* [WHAT THIS TASK INVOLVES] Scan the entries below for the word "Международный" and copy every line where it turns up.

Dataset entries
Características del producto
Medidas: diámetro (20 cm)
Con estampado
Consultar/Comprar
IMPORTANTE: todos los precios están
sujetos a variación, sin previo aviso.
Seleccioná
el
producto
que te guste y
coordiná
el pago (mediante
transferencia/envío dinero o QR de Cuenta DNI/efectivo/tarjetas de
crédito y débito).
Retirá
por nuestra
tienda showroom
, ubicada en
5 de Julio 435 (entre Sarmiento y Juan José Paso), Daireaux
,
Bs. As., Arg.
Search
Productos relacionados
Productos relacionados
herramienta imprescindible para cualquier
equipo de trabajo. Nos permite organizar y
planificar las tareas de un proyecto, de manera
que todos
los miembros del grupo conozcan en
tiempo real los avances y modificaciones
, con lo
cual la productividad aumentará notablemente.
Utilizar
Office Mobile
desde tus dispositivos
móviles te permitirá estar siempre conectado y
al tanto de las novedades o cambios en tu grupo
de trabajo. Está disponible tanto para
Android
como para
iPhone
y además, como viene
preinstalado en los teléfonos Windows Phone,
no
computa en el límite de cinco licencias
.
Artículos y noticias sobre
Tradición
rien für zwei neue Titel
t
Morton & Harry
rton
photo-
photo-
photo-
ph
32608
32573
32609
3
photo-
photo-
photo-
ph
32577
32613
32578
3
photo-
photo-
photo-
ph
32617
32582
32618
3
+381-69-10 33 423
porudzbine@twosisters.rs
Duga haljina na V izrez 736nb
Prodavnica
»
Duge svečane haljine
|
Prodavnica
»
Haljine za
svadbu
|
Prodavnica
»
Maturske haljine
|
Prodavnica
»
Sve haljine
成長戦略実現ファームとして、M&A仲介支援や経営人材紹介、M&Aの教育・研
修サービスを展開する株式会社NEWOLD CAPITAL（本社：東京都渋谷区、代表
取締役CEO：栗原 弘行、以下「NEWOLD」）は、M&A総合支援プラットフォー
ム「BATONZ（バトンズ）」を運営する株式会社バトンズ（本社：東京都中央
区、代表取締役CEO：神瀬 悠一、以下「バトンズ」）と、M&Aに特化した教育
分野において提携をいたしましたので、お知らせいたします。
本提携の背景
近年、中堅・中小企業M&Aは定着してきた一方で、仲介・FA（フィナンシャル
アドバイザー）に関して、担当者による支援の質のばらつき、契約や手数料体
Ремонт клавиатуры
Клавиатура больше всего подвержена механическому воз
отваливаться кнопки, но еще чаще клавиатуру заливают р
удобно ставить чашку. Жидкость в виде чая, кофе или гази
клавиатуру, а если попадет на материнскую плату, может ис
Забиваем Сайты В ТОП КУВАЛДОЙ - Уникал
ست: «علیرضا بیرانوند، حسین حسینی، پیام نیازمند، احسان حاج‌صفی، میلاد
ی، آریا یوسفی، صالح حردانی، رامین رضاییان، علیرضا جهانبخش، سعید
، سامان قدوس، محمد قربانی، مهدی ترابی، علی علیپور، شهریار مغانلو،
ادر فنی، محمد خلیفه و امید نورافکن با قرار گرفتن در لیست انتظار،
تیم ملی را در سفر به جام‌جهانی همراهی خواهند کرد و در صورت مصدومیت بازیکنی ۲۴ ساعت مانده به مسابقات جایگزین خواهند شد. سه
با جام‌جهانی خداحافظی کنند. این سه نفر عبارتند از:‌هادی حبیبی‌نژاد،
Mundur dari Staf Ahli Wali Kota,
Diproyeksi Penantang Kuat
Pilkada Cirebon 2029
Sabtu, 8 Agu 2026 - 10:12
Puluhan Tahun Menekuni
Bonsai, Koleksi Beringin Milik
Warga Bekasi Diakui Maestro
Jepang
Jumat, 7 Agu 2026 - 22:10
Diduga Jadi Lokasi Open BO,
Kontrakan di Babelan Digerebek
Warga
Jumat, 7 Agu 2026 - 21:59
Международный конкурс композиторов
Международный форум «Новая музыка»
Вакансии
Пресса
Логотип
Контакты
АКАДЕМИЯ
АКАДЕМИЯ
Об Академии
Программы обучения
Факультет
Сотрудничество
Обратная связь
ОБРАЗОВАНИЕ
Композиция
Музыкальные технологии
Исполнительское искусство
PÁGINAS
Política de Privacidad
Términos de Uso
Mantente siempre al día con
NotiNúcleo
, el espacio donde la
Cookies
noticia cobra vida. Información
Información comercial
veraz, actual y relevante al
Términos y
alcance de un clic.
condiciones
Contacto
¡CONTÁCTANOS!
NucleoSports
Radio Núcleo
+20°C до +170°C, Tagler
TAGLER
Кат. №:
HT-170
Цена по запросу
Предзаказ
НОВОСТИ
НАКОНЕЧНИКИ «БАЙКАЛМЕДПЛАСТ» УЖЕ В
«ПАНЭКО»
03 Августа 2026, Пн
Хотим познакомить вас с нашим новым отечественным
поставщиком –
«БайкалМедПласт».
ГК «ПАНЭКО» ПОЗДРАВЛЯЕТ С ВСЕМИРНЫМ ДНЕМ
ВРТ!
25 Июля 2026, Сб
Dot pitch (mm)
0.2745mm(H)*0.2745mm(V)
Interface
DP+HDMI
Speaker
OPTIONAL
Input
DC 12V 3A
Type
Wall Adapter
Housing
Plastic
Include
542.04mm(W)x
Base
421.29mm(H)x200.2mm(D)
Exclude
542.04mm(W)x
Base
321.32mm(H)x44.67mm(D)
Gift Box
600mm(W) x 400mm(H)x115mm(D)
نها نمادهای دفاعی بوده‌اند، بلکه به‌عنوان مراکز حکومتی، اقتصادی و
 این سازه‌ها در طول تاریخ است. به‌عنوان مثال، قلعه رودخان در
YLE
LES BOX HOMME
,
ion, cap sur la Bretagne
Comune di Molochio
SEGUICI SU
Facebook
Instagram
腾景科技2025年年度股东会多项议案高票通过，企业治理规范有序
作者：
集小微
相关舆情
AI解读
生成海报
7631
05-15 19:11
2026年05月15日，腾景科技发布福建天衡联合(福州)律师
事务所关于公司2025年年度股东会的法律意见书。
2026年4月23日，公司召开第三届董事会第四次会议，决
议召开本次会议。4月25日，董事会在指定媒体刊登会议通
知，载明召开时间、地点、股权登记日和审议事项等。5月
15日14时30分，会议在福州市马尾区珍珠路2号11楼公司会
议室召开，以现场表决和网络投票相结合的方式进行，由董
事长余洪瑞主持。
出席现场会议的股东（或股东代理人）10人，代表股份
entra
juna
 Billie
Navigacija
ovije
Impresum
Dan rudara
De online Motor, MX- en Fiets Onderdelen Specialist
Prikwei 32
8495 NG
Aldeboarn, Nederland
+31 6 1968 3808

* [RESPONSE AREA]
Международный конкурс композиторов
Международный форум «Новая музыка»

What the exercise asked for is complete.